The California AG argument that the CMT must comply with the Prudent Investor Rule in a way that does not expose trust principal to risk is the equivalent to handcuffing both of the investment advisor’s hands behind his back.

Of the investment complaints made by the California AG, the one which would seem to merit the most attention would be the relationship between the former investment advisor and a CFDA board member. That CFDA board member also served as a trustee for one of the advisor’s funds, for which he received compensation. That relationship warrants an inquiry whether the relationship was disclosed and the compensation appropriate and reasonable.

The AG’s argument that the investment advisor must be independent from the seller is one shared by Missouri regulators. The Missouri regulators are quick to point to the abuses committed by NPS and its investment management firm. (See our post titled “The Zeal for Independence”).

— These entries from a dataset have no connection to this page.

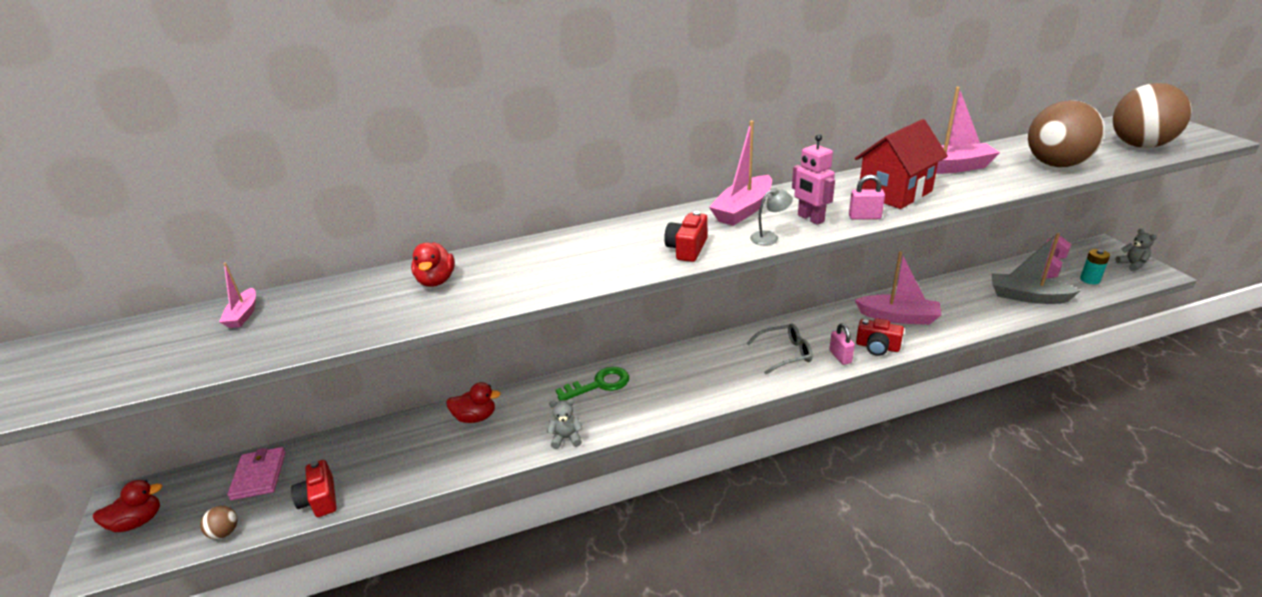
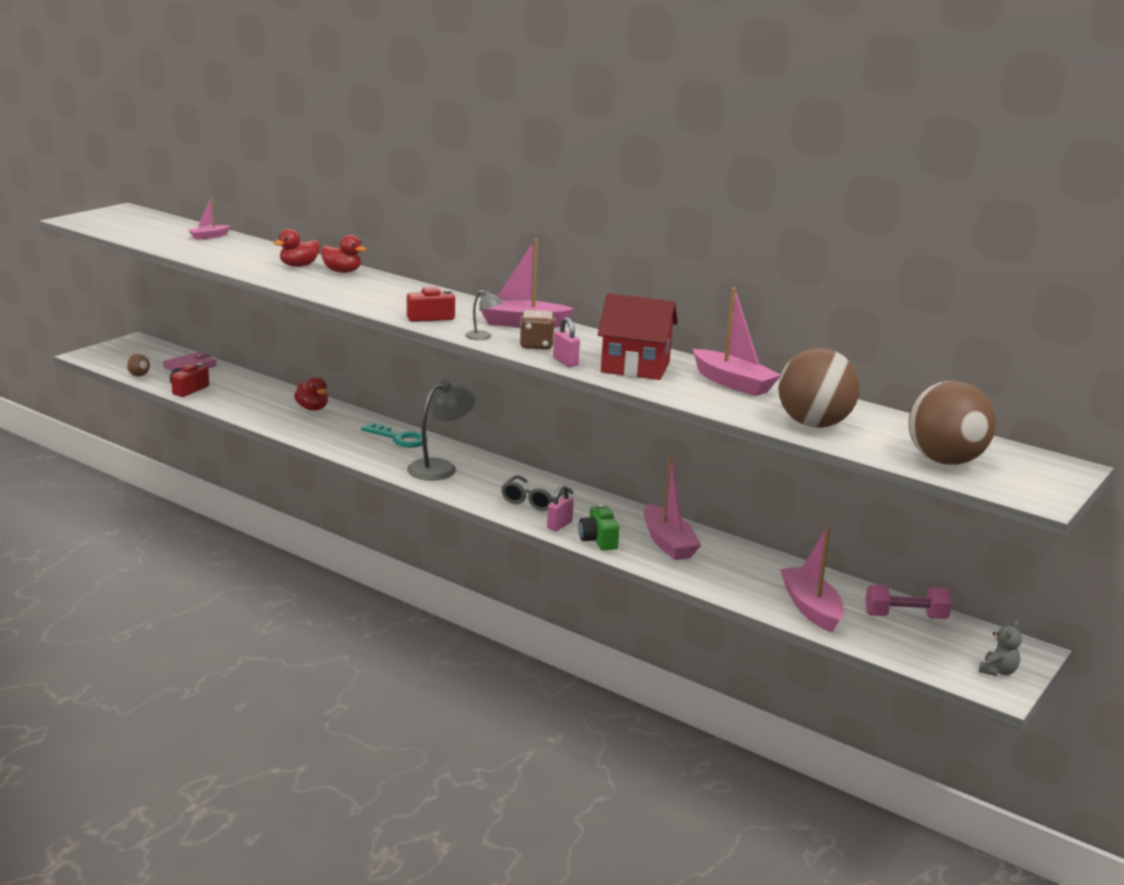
camera: 50 degrees right, 10 degrees down
(138, 521) = (125, 352): red duck -> red duck (342, 271)
(566, 438) = (323, 443): grey teddy bear -> none
(599, 384) = (399, 438): green key -> turquoise key
(681, 381) = (440, 467): none -> grey lamp
(785, 353) = (533, 500): grey glasses -> grey glasses turned 75 degrees clockwise
(810, 218) = (536, 345): pink robot -> brown dice
(877, 347) = (598, 540): red camera -> green camera
(1027, 297) = (811, 608): grey boat -> pink boat
(1090, 279) = (911, 644): turquoise battery -> none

Those abuses were so bad that the Missouri legislature passed a provision prohibiting a relationship between the seller and the fund manager. This author thought the provision went too far. (See our post titled “Regulating Out of Context”). With the passage of SB 325, the Missouri Funeral Directors Association has convinced the Missouri legislature that it did go too far.

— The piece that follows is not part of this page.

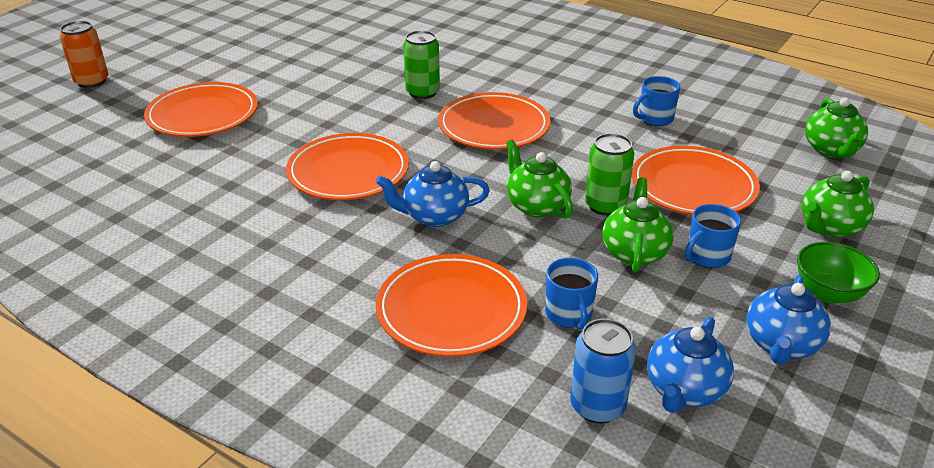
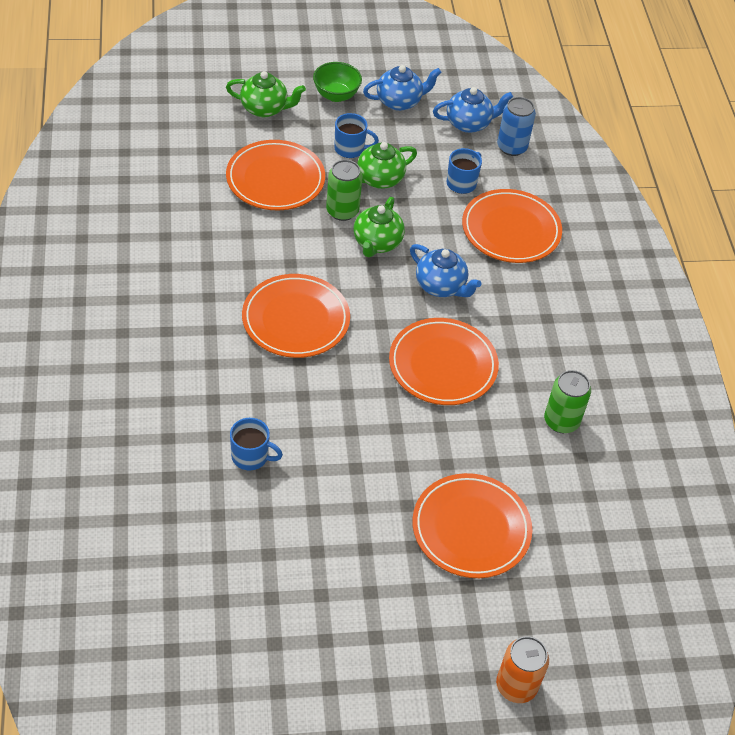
camera: 135 degrees left, 15 degrees up
(422, 92) = (284, 399): green can -> green can (561, 421)
(655, 118) = (192, 232): blue mug -> blue mug (251, 457)
(831, 150) = (156, 129): green teapot -> none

Regardless of whether the fund manager is a fiduciary employee or an independent investment advisor, that fund manager should appropriately look to the preneed seller for input about investment objectives. For the larger trust, the fiduciary and fund manager should adopt a written investment policy that, among other factors, considers the trust’s mix of guaranteed and non-guaranteed contracts. If the fund manager is an independent investment advisor, the relationship should be documented with an agreement that discloses all forms of compensation. Consistent with the SEC efforts to reform mutual funds, the disclosure should address any 12b-1 fees. The agreement with the fiduciary should also disclose all relationships the investment advisor has with the preneed seller.

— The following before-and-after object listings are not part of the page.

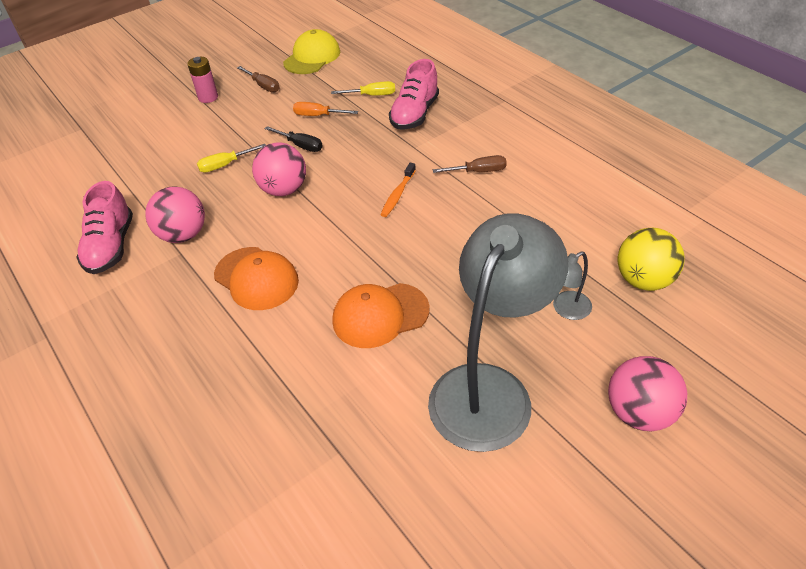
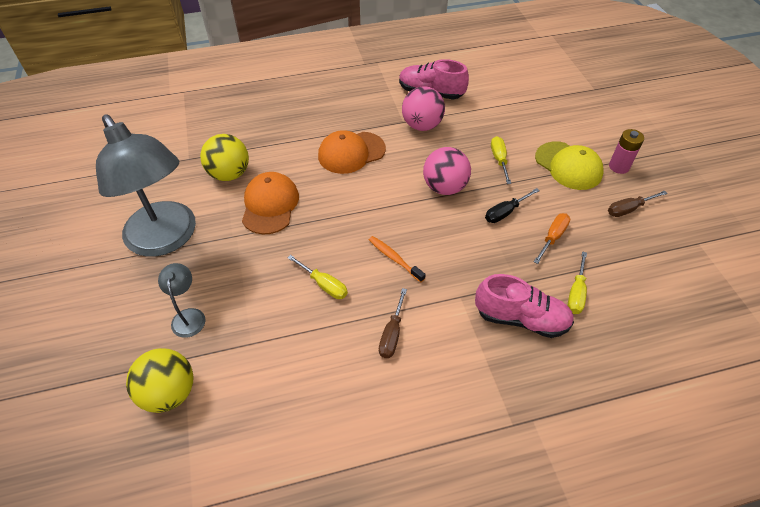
camera: 110 degrees right, 5 degrees up
(312, 57) = (683, 263): yellow cap -> yellow cap (568, 166)
(347, 383) = (229, 174): none -> yellow ball
(415, 114) = (521, 318): pink shoe -> pink shoe turned 150 degrees clockwise
(458, 228) = (324, 284): none -> yellow screwdriver
(639, 413) = (78, 311): pink ball -> none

To the extent the preneed contract is guaranteed, the regulator needs to recognize the seller’s economic interest in the trust’s performance. But, fiduciaries and sellers need to consider the growing number of non-guaranteed contracts and the possibility that the guaranteed contract may be serviced by a different funeral home. While the seller may have the prevailing economic interest, not all of the trust may be considered his for investment purposes.

 

Regulating out of context: Missouri and investment advisors

Over the next year, Missouri will examine the various flaws of SB1. One of those flaws concerns the independent investment advisor and the ‘fix’ meant to preclude conflicts of interest.

Preneed trusts have a poor track record in terms of investment performance. Trustees often fail to appreciate the key factors that impact investment strategies for preneed. Those factors can vary substantially from trust to trust, making the fund manager’s job more difficult.

Consequently, it is not uncommon to see large trusts delegate investment authority to an independent fund manager. Missouri’s old preneed law took the practice an ill-advised step too far by relieving the trustee of liability for the advisor’s decisions. NPS exploited that provision by appointing investment advisors who handed the keys to the vault to Lincoln Memorial. Believing themselves to be exculpated from investment liabilities, the NPS fiduciaries became bystanders to the largest preneed fraud in history.

Section 436.445 of SB1 appropriately requires the fiduciary to remain responsible for the investment advisor’s actions. However, the statute goes too far in attempting to preclude any relationship between the advisor and the seller. The provision was lifted from Missouri’s Uniform Trust Code without adequate consideration of the relationships of the seller, fiduciary and fund manager.

In contrast to SB1, the Uniform Trust Code does not prohibit relations between the trustor/seller and the investment advisor (or any service provider to the trust). Missouri’s preneed industry would be better served if such relations were allowed if fully disclosed and subjected to a higher level of scrutiny.